Chinese hamster ovary (CHO) cells are widely used for mass production of therapeutic proteins in the pharmaceutical industry. With the growing need in optimizing the performance of producer CHO cell lines, research on CHO cell line development and bioprocess continues to increase in recent decades. Bibliographic mapping and classification of relevant research studies will be essential for identifying research gaps and trends in literature. To qualitatively and quantitatively understand the CHO literature, we have conducted topic modeling using a CHO bioprocess bibliome manually compiled in 2016, and compared the topics uncovered by the Latent Dirichlet Allocation (LDA) models with the human labels of the CHO bibliome.
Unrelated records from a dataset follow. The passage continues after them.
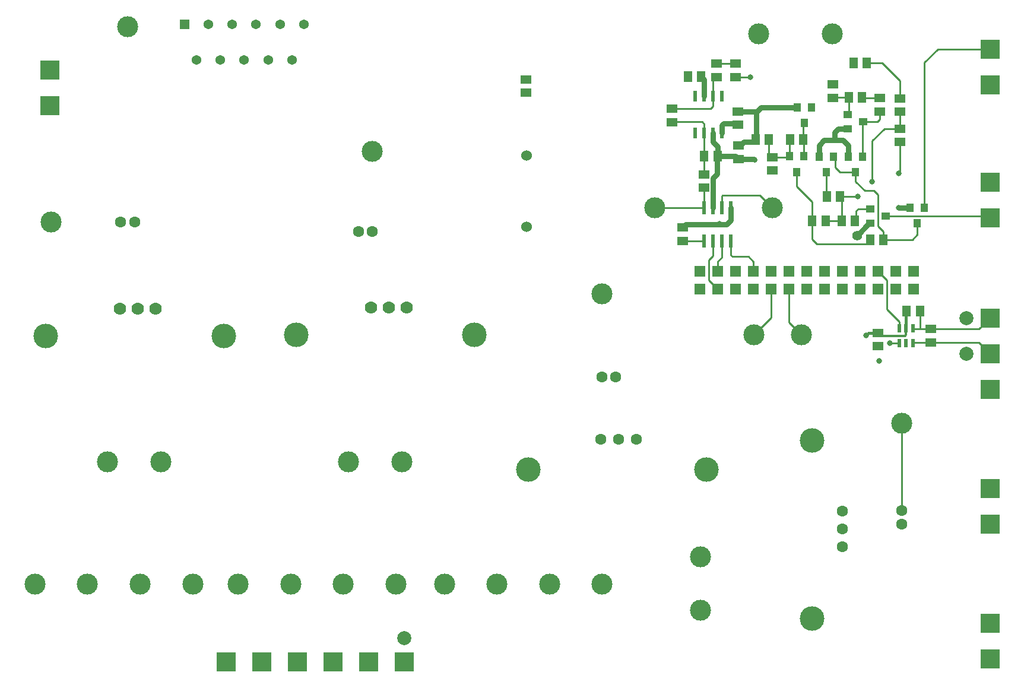
<source format=gbr>
%FSLAX23Y23*%
%MOIN*%
G04 EasyPC Gerber Version 17.0 Build 3379 *
%ADD155R,0.02000X0.04600*%
%ADD160R,0.02200X0.06300*%
%ADD156R,0.02200X0.07800*%
%ADD157R,0.04000X0.04800*%
%ADD87R,0.05100X0.06000*%
%ADD158R,0.05400X0.05400*%
%ADD154R,0.06000X0.06000*%
%ADD150R,0.11024X0.11024*%
%ADD97C,0.01000*%
%ADD163C,0.01181*%
%ADD162C,0.01575*%
%ADD95C,0.03150*%
%ADD81C,0.03200*%
%ADD159C,0.05400*%
%ADD85C,0.05600*%
%ADD161C,0.06000*%
%ADD153C,0.06299*%
%ADD83C,0.06300*%
%ADD152C,0.07000*%
%ADD151C,0.07874*%
%ADD94R,0.04800X0.04000*%
%ADD82C,0.11811*%
%ADD84C,0.13780*%
%ADD88R,0.06000X0.05100*%
X0Y0D02*
D02*
D81*
X4083Y2737D03*
X4255Y3563D03*
X4279Y3098D03*
X4287Y3366D03*
X4728Y3208D03*
X4858Y2893D03*
X4905Y2112D03*
X4940Y2976D03*
X4980Y1970D03*
X5039Y2067D03*
X5088Y3023D03*
X5090Y2830D03*
D02*
D82*
X238Y714D03*
X330Y2748D03*
X533Y714D03*
X645Y1401D03*
X759Y3846D03*
X828Y714D03*
X945Y1401D03*
X1124Y714D03*
X1379D03*
X1675D03*
X1970D03*
X2000Y1401D03*
X2133Y3145D03*
X2265Y714D03*
X2300Y1401D03*
X2537Y714D03*
X2832D03*
X3127D03*
X3421Y2346D03*
X3423Y714D03*
X3720Y2830D03*
X3976Y570D03*
Y870D03*
X4275Y2114D03*
X4303Y3805D03*
X4377Y2829D03*
X4543Y2114D03*
X4716Y3805D03*
X5106Y1617D03*
D02*
D83*
X3414Y1527D03*
X3514D03*
X3614D03*
X4771Y925D03*
Y1025D03*
Y1125D03*
D02*
D84*
X299Y2110D03*
X1299D03*
X1704Y2114D03*
X2704D03*
X3007Y1358D03*
X4007D03*
X4602Y523D03*
Y1523D03*
D02*
D85*
X4854Y2673D03*
D02*
D87*
X3904Y3566D03*
X3979D03*
X3996Y3117D03*
X4071D03*
X4285Y3212D03*
X4360D03*
X4478D03*
X4553D03*
X4602Y2754D03*
X4677D03*
X4684Y2892D03*
X4759D03*
X4767Y2754D03*
X4807Y3448D03*
X4835Y3643D03*
X4842Y2754D03*
X4882Y3448D03*
X4910Y3643D03*
X4927Y2649D03*
X5002D03*
X5133Y2248D03*
X5208D03*
D02*
D88*
X2996Y3474D03*
Y3549D03*
X3816Y3310D03*
Y3385D03*
X3876Y2643D03*
Y2718D03*
X3995Y2941D03*
Y3016D03*
X4064Y3562D03*
Y3637D03*
X4171Y3562D03*
Y3637D03*
X4186Y3294D03*
Y3369D03*
X4187Y3103D03*
Y3178D03*
X4377Y3037D03*
Y3112D03*
X4720Y3446D03*
Y3521D03*
X4973Y2051D03*
Y2126D03*
X4982Y3370D03*
Y3445D03*
X5094Y3198D03*
Y3273D03*
Y3368D03*
Y3443D03*
X5267Y2072D03*
Y2147D03*
D02*
D94*
X4801Y3271D03*
Y3351D03*
X4888Y3311D03*
X4927Y2742D03*
Y2822D03*
X5014Y2782D03*
D02*
D95*
X3876Y2718D02*
X3893Y2736D01*
X4097*
X3995Y3456D02*
Y3550D01*
X3979Y3566*
X4045Y3247D02*
Y3198D01*
X4071Y3172*
Y3117*
X4045Y2829D02*
Y2994D01*
X4070Y3019*
Y3117*
X4071Y3117*
X4173*
X4187Y3103*
X4095Y3247D02*
Y3292D01*
X4106Y3303*
X4177*
X4186Y3294*
X4097Y2736D02*
X4123D01*
X4146Y2759*
Y2828*
X4145Y2829*
X4186Y3369D02*
X4284D01*
X4287Y3366*
X4187Y3103D02*
X4274D01*
X4279Y3098*
X4187Y3178D02*
X4198D01*
X4220Y3200*
X4273*
X4285Y3212*
X4287Y3214*
Y3366*
X4517Y3393D02*
X4314D01*
X4287Y3366*
X4641Y3114D02*
Y3180D01*
X4669Y3208*
X4728*
X4775*
X4806Y3177*
Y3114*
X4801Y3271D02*
X4747D01*
X4728Y3252*
Y3208*
X4927Y2742D02*
X4923D01*
X4854Y2673*
X5129Y2244D02*
X5133Y2248D01*
X5152Y2830D02*
X5090D01*
X5090Y2830*
D02*
D97*
X3995Y3016D02*
Y3116D01*
X3996Y3117*
X3995Y3247D02*
Y3299D01*
X3984Y3311*
X3817*
X3816Y3310*
X3995Y3247D02*
Y3118D01*
X3996Y3117*
X3995Y2643D02*
X3876D01*
X3876Y2643*
X3995Y2829D02*
Y2941D01*
X3995Y2941*
X3995Y2829D02*
X3722D01*
X3720Y2830*
X4045Y3456D02*
Y3543D01*
X4064Y3562*
X4045Y3456D02*
Y3400D01*
X4031Y3385*
X3817*
X3816Y3385*
X4064Y3637D02*
X4170D01*
X4171Y3637*
X4073Y2372D02*
X4022Y2423D01*
Y2534*
X4045Y2557*
Y2643*
X4073Y2472D02*
Y2528D01*
X4095Y2550*
Y2643*
X4083Y2737D02*
X4096D01*
X4097Y2736*
X4095Y2829D02*
Y2895D01*
X4098Y2897*
X4309*
X4377Y2829*
X4145Y2643D02*
Y2563D01*
X4155Y2554*
X4244*
X4273Y2525*
Y2472*
X4171Y3562D02*
X4255D01*
X4255Y3563*
X4360Y3212D02*
Y3129D01*
X4377Y3112*
X4373Y2372D02*
Y2211D01*
X4275Y2114*
X4377Y3112D02*
X4470D01*
X4475Y3117*
X4473Y2372D02*
Y2184D01*
X4543Y2114*
X4475Y3117D02*
Y3210D01*
X4478Y3212*
X4515Y3030D02*
Y2948D01*
X4602Y2862*
Y2754*
X4553Y3212D02*
Y3302D01*
X4557Y3306*
X4555Y3117D02*
Y3210D01*
X4553Y3212*
X4602Y2754D02*
Y2653D01*
X4629Y2626*
X4927*
Y2649*
X4677Y2754D02*
X4767D01*
X4681Y3027D02*
Y2896D01*
X4684Y2892*
X4759D02*
X4857D01*
X4858Y2893*
X4767Y2754D02*
Y2885D01*
X4759Y2892*
X4807Y3448D02*
X4722D01*
X4720Y3446*
X4807Y3448D02*
Y3356D01*
X4801Y3351*
X4846Y3027D02*
X4759D01*
X4732Y3055*
Y3103*
X4721Y3114*
X4846Y3027D02*
Y2976D01*
X4897Y2925*
X4948*
X4972Y2901*
Y2724*
X5002Y2694*
Y2649*
X4886Y3114D02*
Y3309D01*
X4888Y3311*
X4968*
X4982Y3324*
Y3370*
X4927Y2822D02*
X4861D01*
X4850Y2811*
Y2762*
X4842Y2754*
X4940Y2976D02*
Y3204D01*
X5009Y3273*
X5094*
X4982Y3445D02*
X4885D01*
X4882Y3448*
X5002Y2649D02*
X5165D01*
X5192Y2677*
Y2743*
X5014Y2782D02*
X5591D01*
X5601Y2772*
X5092Y2068D02*
X5039D01*
X5039Y2067*
X5092Y2152D02*
Y2190D01*
X5022Y2259*
Y2423*
X4973Y2472*
X5094Y3198D02*
Y3029D01*
X5088Y3023*
X5094Y3368D02*
Y3273D01*
Y3443D02*
Y3543D01*
X4994Y3643*
X4910*
X5106Y1617D02*
Y1131D01*
X5104Y1129*
X5167Y2152D02*
X5171Y2147D01*
X5229*
X5208D02*
X5171D01*
X5167Y2152*
X5208Y2248D02*
Y2147D01*
X5208Y2147*
X5229D02*
X5208D01*
X5232Y2830D02*
Y3646D01*
X5307Y3720*
X5602*
X5267Y2072D02*
X5171D01*
X5167Y2068*
X5267Y2072D02*
X5537D01*
X5601Y2008*
X5267Y2147D02*
X5229D01*
X5267D02*
X5540D01*
X5601Y2208*
D02*
D150*
X322Y3402D03*
Y3602D03*
X1311Y279D03*
X1511D03*
X1711D03*
X1911D03*
X2111D03*
X2311D03*
X5601Y1052D03*
Y1252D03*
Y1808D03*
Y2008D03*
Y2208D03*
Y2772D03*
Y2972D03*
X5602Y296D03*
Y496D03*
Y3520D03*
Y3720D03*
D02*
D151*
X2311Y411D03*
X5469Y2008D03*
X5469Y2208D03*
D02*
D152*
X715Y2263D03*
X814D03*
X914D03*
X2124Y2267D03*
X2224D03*
X2324D03*
D02*
D153*
X720Y2750D03*
X799D03*
X2055Y2696D03*
X2133D03*
X3421Y1878D03*
X3500D03*
X5104Y1051D03*
Y1129D03*
D02*
D154*
X3973Y2372D03*
Y2472D03*
X4073Y2372D03*
Y2472D03*
X4173Y2372D03*
Y2472D03*
X4273Y2372D03*
Y2472D03*
X4373Y2372D03*
Y2472D03*
X4473Y2372D03*
Y2472D03*
X4573Y2372D03*
Y2472D03*
X4673Y2372D03*
Y2472D03*
X4773Y2372D03*
Y2472D03*
X4873Y2372D03*
Y2472D03*
X4973Y2372D03*
Y2472D03*
X5073Y2372D03*
Y2472D03*
X5173Y2372D03*
Y2472D03*
D02*
D155*
X5092Y2068D03*
Y2152D03*
X5129Y2068D03*
Y2152D03*
X5167Y2068D03*
Y2152D03*
D02*
D156*
X3995Y2643D03*
Y2829D03*
X4045Y2643D03*
Y2829D03*
X4095Y2643D03*
Y2829D03*
X4145Y2643D03*
Y2829D03*
D02*
D157*
X4475Y3117D03*
X4515Y3030D03*
X4517Y3393D03*
X4555Y3117D03*
X4557Y3306D03*
X4597Y3393D03*
X4641Y3114D03*
X4681Y3027D03*
X4721Y3114D03*
X4806D03*
X4846Y3027D03*
X4886Y3114D03*
X5152Y2830D03*
X5192Y2743D03*
X5232Y2830D03*
D02*
D158*
X1078Y3859D03*
D02*
D159*
X1145Y3659D03*
X1212Y3859D03*
X1279Y3659D03*
X1346Y3859D03*
X1413Y3659D03*
X1480Y3859D03*
X1547Y3659D03*
X1614Y3859D03*
X1681Y3659D03*
X1748Y3859D03*
D02*
D160*
X3945Y3247D03*
Y3456D03*
X3995Y3247D03*
Y3456D03*
X4045Y3247D03*
Y3456D03*
X4095Y3247D03*
Y3456D03*
D02*
D161*
X2997Y2723D03*
Y3123D03*
D02*
D162*
X4973Y2126D02*
X4919D01*
X4905Y2112*
X5129Y2152D02*
Y2244D01*
D02*
D163*
Y2152D02*
Y2116D01*
X5124Y2110*
X4989*
X4973Y2126*
X0Y0D02*
M02*

</source>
The results show a significant overlap between the manually selected categories and computationally generated topics, and reveal the machine-generated topic-specific characteristics. To identify relevant CHO bioprocessing papers from new scientific literature, we have developed supervized models using Logistic Regression to identify specific article topics and evaluated the results using three CHO bibliome datasets, Bioprocessing set, Glycosylation set, and Phenotype set. The use of top terms as features supports the explainability of document classification results to yield insights on new CHO bioprocessing papers.
中国仓鼠卵巢(CHO)细胞被广泛用于制药行业的大量生产治疗性蛋白。随着对优化生产用 CHO 细胞系性能的需求不断增长,近年来 CHO 细胞系开发和生物工艺的研究持续增加。文献综述和相关研究的分类对于确定文献中的研究空白和趋势至关重要。为了定性和定量地理解 CHO 文献,我们使用 2016 年手动编制的 CHO 生物工艺生物组进行了主题建模,并将潜在狄利克雷分配(LDA)模型发现的主题与 CHO 生物组的人工标签进行了比较。结果表明,手动选择的类别和计算生成的主题之间存在显著重叠,并揭示了机器生成的主题特定特征。为了从新的科学文献中识别相关的 CHO 生物加工论文,我们使用逻辑回归开发了监督模型来识别特定的文章主题,并使用三个 CHO 生物组数据集(生物处理集、糖基化集和表型集)来评估结果。使用顶级术语作为特征支持文档分类结果的可解释性,从而为新的 CHO 生物加工论文提供见解。